What is expected:
With both ends included, repeat exactly the lines of the entries below from the one containing "a file ) | |" down to the one containing "Table 3.2: RSL Control Flow Statements", and no others.

(Excerpts from a dataset)

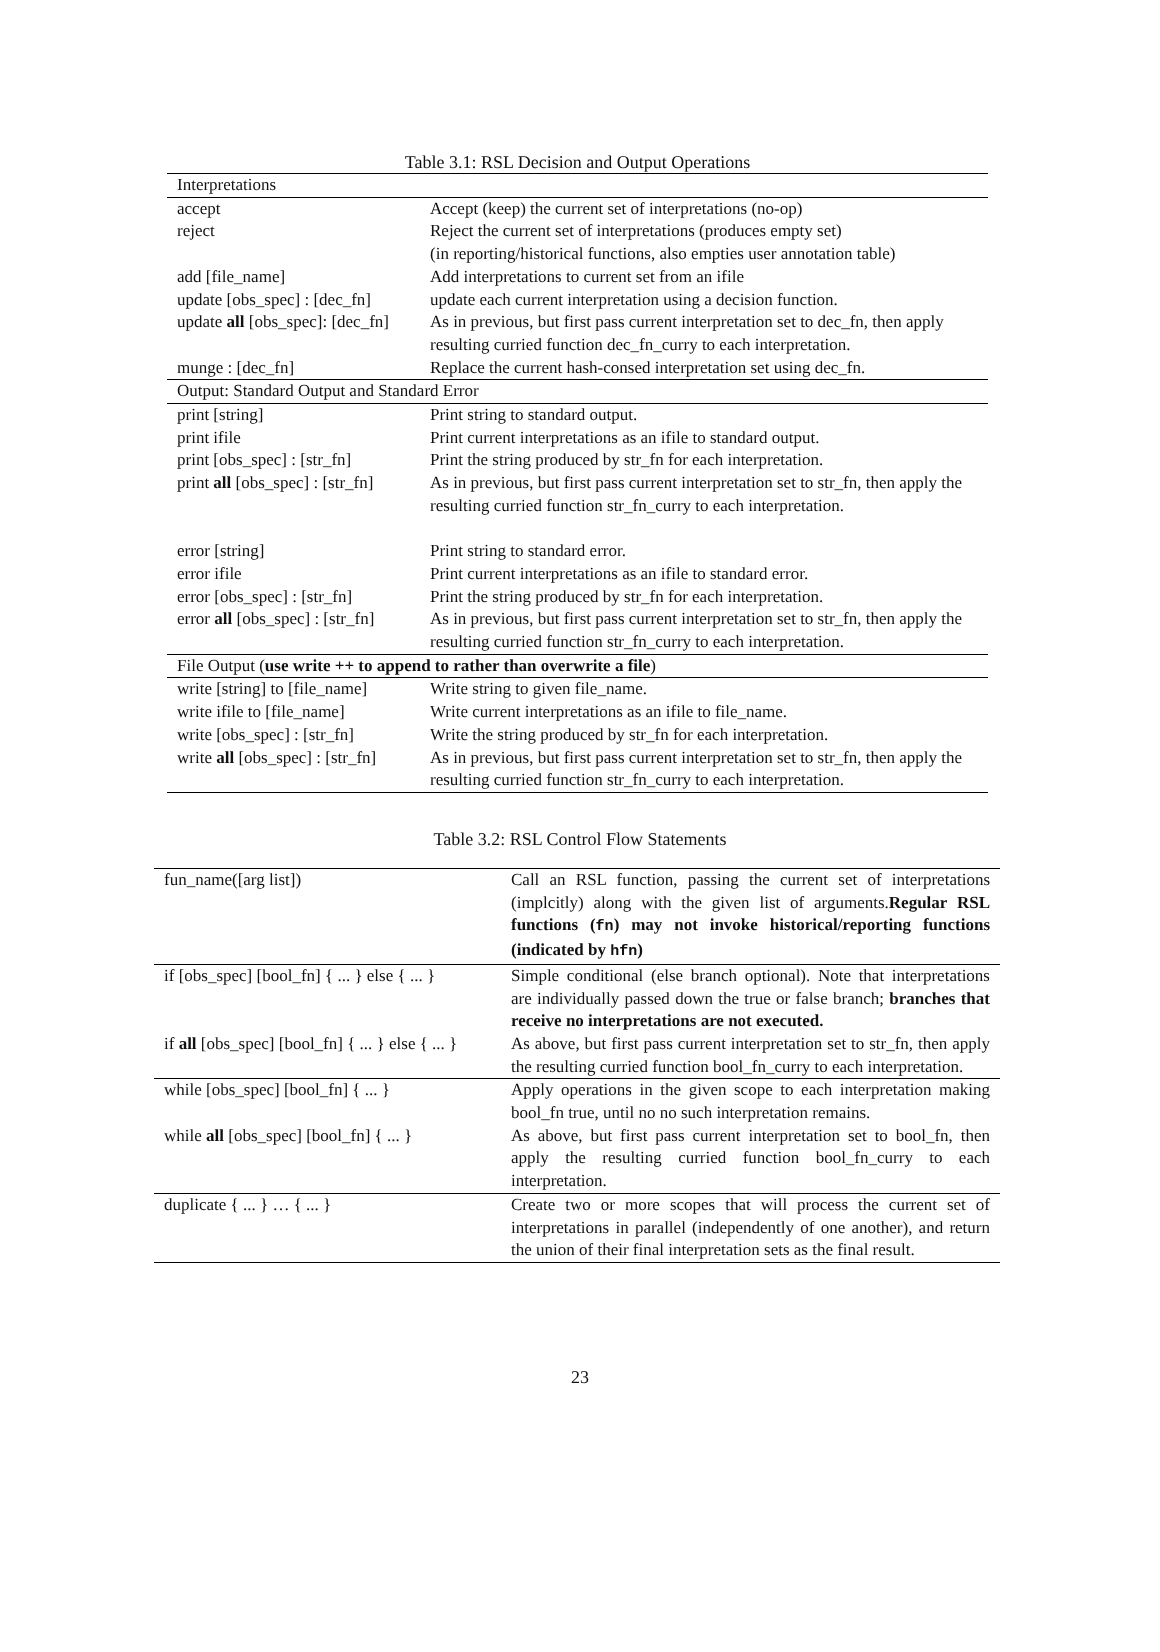Table 3.1: RSL Decision and Output Operations
| Interpretations | |
| --- | --- |
| accept | Accept (keep) the current set of interpretations (no-op) |
| reject | Reject the current set of interpretations (produces empty set) (in reporting/historical functions, also empties user annotation table) |
| add [file_name] | Add interpretations to current set from an ifile |
| update [obs_spec] : [dec_fn] | update each current interpretation using a decision function. |
| update all [obs_spec]: [dec_fn] | As in previous, but first pass current interpretation set to dec_fn, then apply resulting curried function dec_fn_curry to each interpretation. |
| munge : [dec_fn] | Replace the current hash-consed interpretation set using dec_fn. |
| Output: Standard Output and Standard Error | |
| print [string] | Print string to standard output. |
| print ifile | Print current interpretations as an ifile to standard output. |
| print [obs_spec] : [str_fn] | Print the string produced by str_fn for each interpretation. |
| print all [obs_spec] : [str_fn] | As in previous, but first pass current interpretation set to str_fn, then apply the resulting curried function str_fn_curry to each interpretation. |
| error [string] | Print string to standard error. |
| error ifile | Print current interpretations as an ifile to standard error. |
| error [obs_spec] : [str_fn] | Print the string produced by str_fn for each interpretation. |
| error all [obs_spec] : [str_fn] | As in previous, but first pass current interpretation set to str_fn, then apply the resulting curried function str_fn_curry to each interpretation. |
| File Output ( use write ++ to append to rather than overwrite a file ) | |
| write [string] to [file_name] | Write string to given file_name. |
| write ifile to [file_name] | Write current interpretations as an ifile to file_name. |
| write [obs_spec] : [str_fn] | Write the string produced by str_fn for each interpretation. |
| write all [obs_spec] : [str_fn] | As in previous, but first pass current interpretation set to str_fn, then apply the resulting curried function str_fn_curry to each interpretation. |
Table 3.2: RSL Control Flow Statements
| fun_name([arg list]) | Call an RSL function, passing the current set of interpretations (implcitly) along with the given list of arguments. Regular RSL functions ( fn ) may not invoke historical/reporting functions (indicated by hfn ) |
| if [obs_spec] [bool_fn] { ... } else { ... } | Simple conditional (else branch optional). Note that interpretations are individually passed down the true or false branch; branches that receive no interpretations are not executed. |
| if all [obs_spec] [bool_fn] { ... } else { ... } | As above, but first pass current interpretation set to str_fn, then apply the resulting curried function bool_fn_curry to each interpretation. |
| while [obs_spec] [bool_fn] { ... } | Apply operations in the given scope to each interpretation making bool_fn true, until no no such interpretation remains. |
| while all [obs_spec] [bool_fn] { ... } | As above, but first pass current interpretation set to bool_fn, then apply the resulting curried function bool_fn_curry to each interpretation. |
| duplicate { ... } … { ... } | Create two or more scopes that will process the current set of interpretations in parallel (independently of one another), and return the union of their final interpretation sets as the final result. |
23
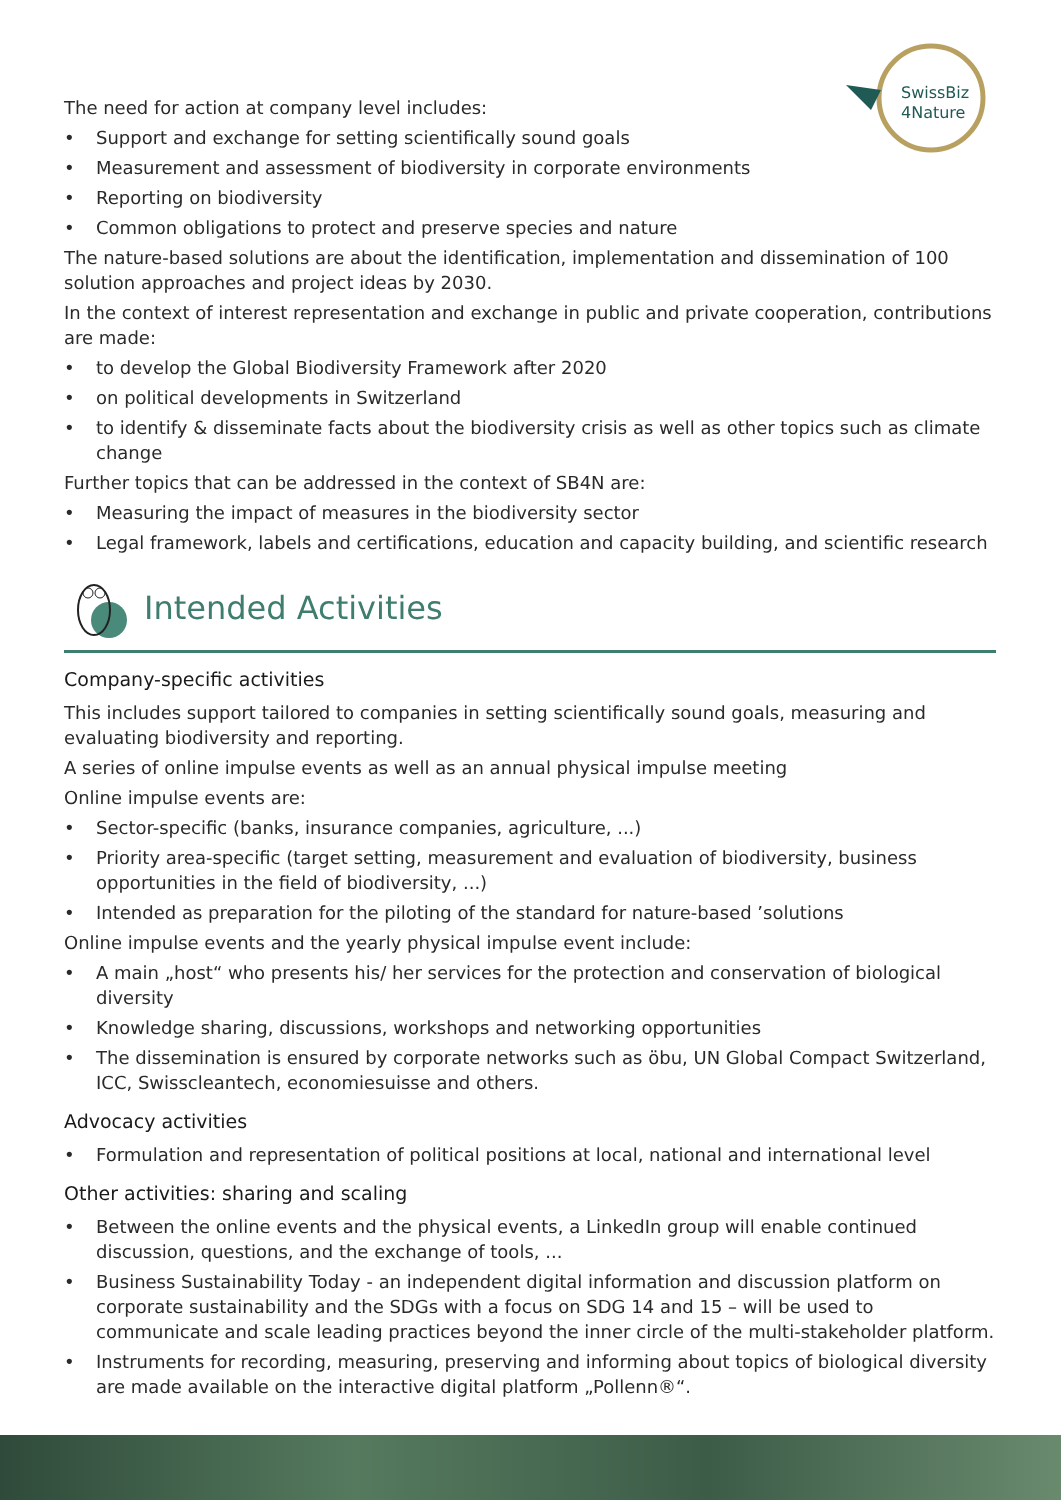SwissBiz
4Nature
The need for action at company level includes:
• Support and exchange for setting scientifically sound goals
• Measurement and assessment of biodiversity in corporate environments
• Reporting on biodiversity
• Common obligations to protect and preserve species and nature
The nature-based solutions are about the identification, implementation and dissemination of 100 solution approaches and project ideas by 2030.
In the context of interest representation and exchange in public and private cooperation, contributions are made:
• to develop the Global Biodiversity Framework after 2020
• on political developments in Switzerland
• to identify & disseminate facts about the biodiversity crisis as well as other topics such as climate change
Further topics that can be addressed in the context of SB4N are:
• Measuring the impact of measures in the biodiversity sector
• Legal framework, labels and certifications, education and capacity building, and scientific research
Intended Activities
Company-specific activities
This includes support tailored to companies in setting scientifically sound goals, measuring and evaluating biodiversity and reporting.
A series of online impulse events as well as an annual physical impulse meeting
Online impulse events are:
• Sector-specific (banks, insurance companies, agriculture, ...)
• Priority area-specific (target setting, measurement and evaluation of biodiversity, business opportunities in the field of biodiversity, ...)
• Intended as preparation for the piloting of the standard for nature-based ’solutions
Online impulse events and the yearly physical impulse event include:
• A main „host“ who presents his/ her services for the protection and conservation of biological diversity
• Knowledge sharing, discussions, workshops and networking opportunities
• The dissemination is ensured by corporate networks such as öbu, UN Global Compact Switzerland, ICC, Swisscleantech, economiesuisse and others.
Advocacy activities
• Formulation and representation of political positions at local, national and international level
Other activities: sharing and scaling
• Between the online events and the physical events, a LinkedIn group will enable continued discussion, questions, and the exchange of tools, ...
• Business Sustainability Today - an independent digital information and discussion platform on corporate sustainability and the SDGs with a focus on SDG 14 and 15 – will be used to communicate and scale leading practices beyond the inner circle of the multi-stakeholder platform.
• Instruments for recording, measuring, preserving and informing about topics of biological diversity are made available on the interactive digital platform „Pollenn®“.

Problem solution:
| File Output ( use write ++ to append to rather than overwrite a file ) | |
| write [string] to [file_name] | Write string to given file_name. |
| write ifile to [file_name] | Write current interpretations as an ifile to file_name. |
| write [obs_spec] : [str_fn] | Write the string produced by str_fn for each interpretation. |
| write all [obs_spec] : [str_fn] | As in previous, but first pass current interpretation set to str_fn, then apply the resulting curried function str_fn_curry to each interpretation. |
Table 3.2: RSL Control Flow Statements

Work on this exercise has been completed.